# Texte extrait:
17À ce stade, la façon dont l’univers peut assurer la compréhension exhaustive de tous les visibles n’est pas claire. Cependant, on sait déjà que la ressemblance entre l’univers et son modèle, établie par la participation, comme le suggèrent les commentateurs mentionnés plus haut, ne nous permet pas d’explorer cette mise en avant de la capacité englobante de l’univers et de son modèle.
- 18 R. Parry, art. cit., 1991, p. 21.
18La troisième lecture sur la question de l’unicité de l’univers met au centre l’aspect compréhensif de l’univers et de son modèle. R. Parry, dans son article de 1991, propose une interprétation qui réfute les deux premières lectures en insistant sur un point : ce qui fait l’objet de la ressemblance entre l’univers et son modèle est précisément la façon dont le modèle de l’univers englobe ses parties (plutôt qu’un rapport d’imitation entre un individu sensible et un individu intelligible)18.

# Données extraites:

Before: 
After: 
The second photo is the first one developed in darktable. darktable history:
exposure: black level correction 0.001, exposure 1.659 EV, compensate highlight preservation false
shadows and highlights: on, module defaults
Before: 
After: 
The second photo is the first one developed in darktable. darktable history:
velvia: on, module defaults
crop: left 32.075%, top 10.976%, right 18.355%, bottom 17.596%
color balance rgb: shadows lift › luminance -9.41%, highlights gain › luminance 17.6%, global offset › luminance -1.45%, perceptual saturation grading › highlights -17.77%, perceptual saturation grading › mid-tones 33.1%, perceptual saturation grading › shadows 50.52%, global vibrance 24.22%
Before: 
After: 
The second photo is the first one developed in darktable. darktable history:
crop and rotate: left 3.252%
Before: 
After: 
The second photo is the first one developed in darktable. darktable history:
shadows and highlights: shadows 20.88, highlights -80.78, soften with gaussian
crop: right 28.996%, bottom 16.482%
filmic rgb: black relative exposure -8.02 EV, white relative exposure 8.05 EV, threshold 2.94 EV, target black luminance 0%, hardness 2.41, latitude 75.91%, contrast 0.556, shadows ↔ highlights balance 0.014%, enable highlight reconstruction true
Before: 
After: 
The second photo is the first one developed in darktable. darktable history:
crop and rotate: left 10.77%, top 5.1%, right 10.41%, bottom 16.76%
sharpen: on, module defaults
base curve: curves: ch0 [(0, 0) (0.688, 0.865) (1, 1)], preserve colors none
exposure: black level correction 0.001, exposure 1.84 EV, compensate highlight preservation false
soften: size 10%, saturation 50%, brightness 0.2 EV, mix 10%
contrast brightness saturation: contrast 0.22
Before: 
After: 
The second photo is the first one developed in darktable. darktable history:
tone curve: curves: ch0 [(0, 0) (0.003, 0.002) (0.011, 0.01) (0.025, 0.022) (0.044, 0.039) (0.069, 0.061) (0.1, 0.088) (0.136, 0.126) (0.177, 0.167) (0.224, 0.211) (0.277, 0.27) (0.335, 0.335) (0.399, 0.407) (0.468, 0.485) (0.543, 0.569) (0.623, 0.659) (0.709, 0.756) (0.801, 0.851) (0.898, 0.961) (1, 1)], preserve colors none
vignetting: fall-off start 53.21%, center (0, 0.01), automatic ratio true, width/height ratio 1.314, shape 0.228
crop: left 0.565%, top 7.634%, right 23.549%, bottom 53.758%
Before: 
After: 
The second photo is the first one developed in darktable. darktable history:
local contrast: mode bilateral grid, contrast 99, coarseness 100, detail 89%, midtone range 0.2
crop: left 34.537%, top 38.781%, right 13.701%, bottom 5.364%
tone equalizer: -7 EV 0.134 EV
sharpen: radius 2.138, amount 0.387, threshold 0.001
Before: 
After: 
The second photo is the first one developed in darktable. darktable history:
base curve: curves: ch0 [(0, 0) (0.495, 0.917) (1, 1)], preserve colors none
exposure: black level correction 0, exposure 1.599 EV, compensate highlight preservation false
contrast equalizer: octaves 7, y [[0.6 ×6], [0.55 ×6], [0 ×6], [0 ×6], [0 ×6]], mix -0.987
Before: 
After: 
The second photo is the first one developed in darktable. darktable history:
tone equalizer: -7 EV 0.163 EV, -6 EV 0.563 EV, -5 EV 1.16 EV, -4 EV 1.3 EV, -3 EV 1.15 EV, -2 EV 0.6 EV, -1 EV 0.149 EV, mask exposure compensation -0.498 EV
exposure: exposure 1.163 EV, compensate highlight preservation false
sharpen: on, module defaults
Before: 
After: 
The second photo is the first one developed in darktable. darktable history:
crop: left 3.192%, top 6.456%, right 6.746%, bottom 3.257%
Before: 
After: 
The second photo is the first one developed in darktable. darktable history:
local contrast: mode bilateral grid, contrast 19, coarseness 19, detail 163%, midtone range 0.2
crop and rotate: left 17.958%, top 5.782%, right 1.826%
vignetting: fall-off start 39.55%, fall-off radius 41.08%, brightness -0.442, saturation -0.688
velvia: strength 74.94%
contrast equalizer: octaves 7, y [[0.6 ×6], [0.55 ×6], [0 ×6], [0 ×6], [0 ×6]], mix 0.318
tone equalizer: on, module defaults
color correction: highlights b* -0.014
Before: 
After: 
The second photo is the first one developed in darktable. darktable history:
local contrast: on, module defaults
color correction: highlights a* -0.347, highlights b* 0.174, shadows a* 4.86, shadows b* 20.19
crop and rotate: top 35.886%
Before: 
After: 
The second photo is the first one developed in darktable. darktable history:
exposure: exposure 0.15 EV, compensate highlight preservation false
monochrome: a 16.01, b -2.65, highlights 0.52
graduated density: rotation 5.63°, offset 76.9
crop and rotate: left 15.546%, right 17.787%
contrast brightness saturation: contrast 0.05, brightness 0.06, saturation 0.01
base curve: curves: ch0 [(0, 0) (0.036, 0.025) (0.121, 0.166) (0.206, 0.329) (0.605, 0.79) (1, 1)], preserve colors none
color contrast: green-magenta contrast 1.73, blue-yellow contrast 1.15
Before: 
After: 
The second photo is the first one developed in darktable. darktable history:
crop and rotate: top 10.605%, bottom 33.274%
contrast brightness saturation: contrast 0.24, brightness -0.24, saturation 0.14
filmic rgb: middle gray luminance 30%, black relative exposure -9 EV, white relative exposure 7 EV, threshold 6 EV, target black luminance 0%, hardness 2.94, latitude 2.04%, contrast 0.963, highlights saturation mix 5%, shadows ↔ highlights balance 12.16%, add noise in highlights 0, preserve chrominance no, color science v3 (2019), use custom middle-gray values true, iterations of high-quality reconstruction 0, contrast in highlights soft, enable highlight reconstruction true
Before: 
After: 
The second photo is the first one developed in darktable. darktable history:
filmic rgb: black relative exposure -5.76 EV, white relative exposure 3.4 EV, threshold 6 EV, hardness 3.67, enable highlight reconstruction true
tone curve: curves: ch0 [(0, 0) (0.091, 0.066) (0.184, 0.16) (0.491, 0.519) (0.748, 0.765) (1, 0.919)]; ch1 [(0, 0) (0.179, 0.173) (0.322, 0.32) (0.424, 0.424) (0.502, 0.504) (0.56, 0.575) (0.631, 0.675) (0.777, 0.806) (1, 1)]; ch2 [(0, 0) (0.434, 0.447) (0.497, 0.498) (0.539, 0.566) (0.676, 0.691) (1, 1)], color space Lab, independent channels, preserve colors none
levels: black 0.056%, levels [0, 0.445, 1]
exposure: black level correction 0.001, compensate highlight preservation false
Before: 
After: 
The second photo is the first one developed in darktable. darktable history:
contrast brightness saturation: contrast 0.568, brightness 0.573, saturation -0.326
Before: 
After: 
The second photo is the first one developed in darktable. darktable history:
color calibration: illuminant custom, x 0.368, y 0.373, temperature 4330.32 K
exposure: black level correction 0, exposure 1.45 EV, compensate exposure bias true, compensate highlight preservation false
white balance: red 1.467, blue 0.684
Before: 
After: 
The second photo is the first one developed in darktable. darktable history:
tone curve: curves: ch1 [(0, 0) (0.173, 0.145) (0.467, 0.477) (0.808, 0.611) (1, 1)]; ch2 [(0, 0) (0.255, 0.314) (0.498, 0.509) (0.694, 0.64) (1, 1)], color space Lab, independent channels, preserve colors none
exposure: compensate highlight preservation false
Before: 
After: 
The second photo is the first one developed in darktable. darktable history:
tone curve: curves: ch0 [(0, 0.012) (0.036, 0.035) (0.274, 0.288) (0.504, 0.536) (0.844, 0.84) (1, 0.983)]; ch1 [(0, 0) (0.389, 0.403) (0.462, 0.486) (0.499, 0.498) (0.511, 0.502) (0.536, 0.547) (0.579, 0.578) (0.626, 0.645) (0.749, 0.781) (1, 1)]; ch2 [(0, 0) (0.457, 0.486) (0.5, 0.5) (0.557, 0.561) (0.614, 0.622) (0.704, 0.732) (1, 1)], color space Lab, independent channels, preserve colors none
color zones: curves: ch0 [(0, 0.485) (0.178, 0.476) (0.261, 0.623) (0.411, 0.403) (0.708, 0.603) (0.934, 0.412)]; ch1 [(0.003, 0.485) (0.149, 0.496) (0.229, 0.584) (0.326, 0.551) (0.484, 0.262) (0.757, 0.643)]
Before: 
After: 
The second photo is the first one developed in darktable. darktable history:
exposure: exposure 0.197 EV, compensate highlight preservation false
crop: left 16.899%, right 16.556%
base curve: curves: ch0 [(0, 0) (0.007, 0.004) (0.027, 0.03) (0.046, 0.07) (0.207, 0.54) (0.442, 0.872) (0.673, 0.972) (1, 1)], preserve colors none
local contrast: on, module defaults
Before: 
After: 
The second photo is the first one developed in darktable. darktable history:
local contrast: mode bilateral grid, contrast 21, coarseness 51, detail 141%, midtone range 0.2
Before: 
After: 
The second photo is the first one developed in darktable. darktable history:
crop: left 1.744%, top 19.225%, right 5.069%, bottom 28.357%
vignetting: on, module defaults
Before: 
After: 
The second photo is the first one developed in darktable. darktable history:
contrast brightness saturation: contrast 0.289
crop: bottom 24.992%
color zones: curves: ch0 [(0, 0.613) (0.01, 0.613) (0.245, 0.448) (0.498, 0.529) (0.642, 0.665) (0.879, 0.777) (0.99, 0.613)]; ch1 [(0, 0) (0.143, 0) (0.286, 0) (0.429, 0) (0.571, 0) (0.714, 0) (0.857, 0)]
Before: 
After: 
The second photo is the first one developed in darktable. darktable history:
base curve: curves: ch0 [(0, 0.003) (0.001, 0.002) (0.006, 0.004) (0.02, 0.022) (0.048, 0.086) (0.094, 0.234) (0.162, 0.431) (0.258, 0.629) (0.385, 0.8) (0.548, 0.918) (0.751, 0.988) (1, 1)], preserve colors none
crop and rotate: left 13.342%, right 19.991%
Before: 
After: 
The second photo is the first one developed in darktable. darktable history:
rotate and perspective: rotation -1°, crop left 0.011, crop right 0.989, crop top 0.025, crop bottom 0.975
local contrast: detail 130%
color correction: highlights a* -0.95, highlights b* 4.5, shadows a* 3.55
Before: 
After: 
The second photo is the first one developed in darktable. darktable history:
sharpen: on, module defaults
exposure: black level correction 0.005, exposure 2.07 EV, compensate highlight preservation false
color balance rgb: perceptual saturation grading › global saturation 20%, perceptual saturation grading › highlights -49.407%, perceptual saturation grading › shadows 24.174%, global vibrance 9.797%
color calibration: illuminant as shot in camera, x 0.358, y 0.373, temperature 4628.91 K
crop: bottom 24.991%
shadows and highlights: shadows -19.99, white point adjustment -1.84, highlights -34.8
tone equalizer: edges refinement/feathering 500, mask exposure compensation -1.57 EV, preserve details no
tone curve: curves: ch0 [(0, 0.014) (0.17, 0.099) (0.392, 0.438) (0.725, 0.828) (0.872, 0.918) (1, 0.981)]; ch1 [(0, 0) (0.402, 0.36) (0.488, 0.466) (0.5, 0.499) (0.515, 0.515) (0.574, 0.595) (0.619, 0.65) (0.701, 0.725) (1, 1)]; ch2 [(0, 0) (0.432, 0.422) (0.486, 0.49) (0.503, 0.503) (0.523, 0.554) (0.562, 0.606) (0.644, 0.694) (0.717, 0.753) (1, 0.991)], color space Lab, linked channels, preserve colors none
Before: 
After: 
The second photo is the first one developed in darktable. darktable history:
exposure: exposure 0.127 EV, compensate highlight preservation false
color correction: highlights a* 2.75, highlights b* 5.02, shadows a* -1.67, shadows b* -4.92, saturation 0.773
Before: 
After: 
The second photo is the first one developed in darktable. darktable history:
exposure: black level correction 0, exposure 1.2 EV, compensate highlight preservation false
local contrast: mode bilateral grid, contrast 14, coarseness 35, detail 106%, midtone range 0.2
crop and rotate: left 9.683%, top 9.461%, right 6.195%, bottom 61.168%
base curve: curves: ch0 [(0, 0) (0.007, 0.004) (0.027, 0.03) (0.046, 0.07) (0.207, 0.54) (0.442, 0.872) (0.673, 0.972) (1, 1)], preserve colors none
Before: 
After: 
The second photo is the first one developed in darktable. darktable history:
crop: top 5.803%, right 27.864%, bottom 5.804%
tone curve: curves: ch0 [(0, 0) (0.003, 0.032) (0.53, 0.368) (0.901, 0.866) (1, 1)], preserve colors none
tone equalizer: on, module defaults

# Consignes:
Recopiez l'extrait en entier, mot pour mot. Appuyez-vous uniquement sur l'extrait.

# Réponse:
17À ce stade, la façon dont l’univers peut assurer la compréhension exhaustive de tous les visibles n’est pas claire. Cependant, on sait déjà que la ressemblance entre l’univers et son modèle, établie par la participation, comme le suggèrent les commentateurs mentionnés plus haut, ne nous permet pas d’explorer cette mise en avant de la capacité englobante de l’univers et de son modèle.
- 18 R. Parry, art. cit., 1991, p. 21.
18La troisième lecture sur la question de l’unicité de l’univers met au centre l’aspect compréhensif de l’univers et de son modèle. R. Parry, dans son article de 1991, propose une interprétation qui réfute les deux premières lectures en insistant sur un point : ce qui fait l’objet de la ressemblance entre l’univers et son modèle est précisément la façon dont le modèle de l’univers englobe ses parties (plutôt qu’un rapport d’imitation entre un individu sensible et un individu intelligible)18.